*Job item*: Include only the line with "outdoorwomenstrong.com/ows-membership" and the lines after it, each reproduced exactly as it stands in the entries below.

*** Opening Data for review ***

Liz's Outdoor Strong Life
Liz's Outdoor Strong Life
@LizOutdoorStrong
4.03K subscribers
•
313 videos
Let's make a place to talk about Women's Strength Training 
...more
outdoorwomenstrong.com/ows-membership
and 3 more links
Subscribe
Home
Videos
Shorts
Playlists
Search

*** Closing Data for review ***

*Task answer*:
outdoorwomenstrong.com/ows-membership
and 3 more links
Subscribe
Home
Videos
Shorts
Playlists
Search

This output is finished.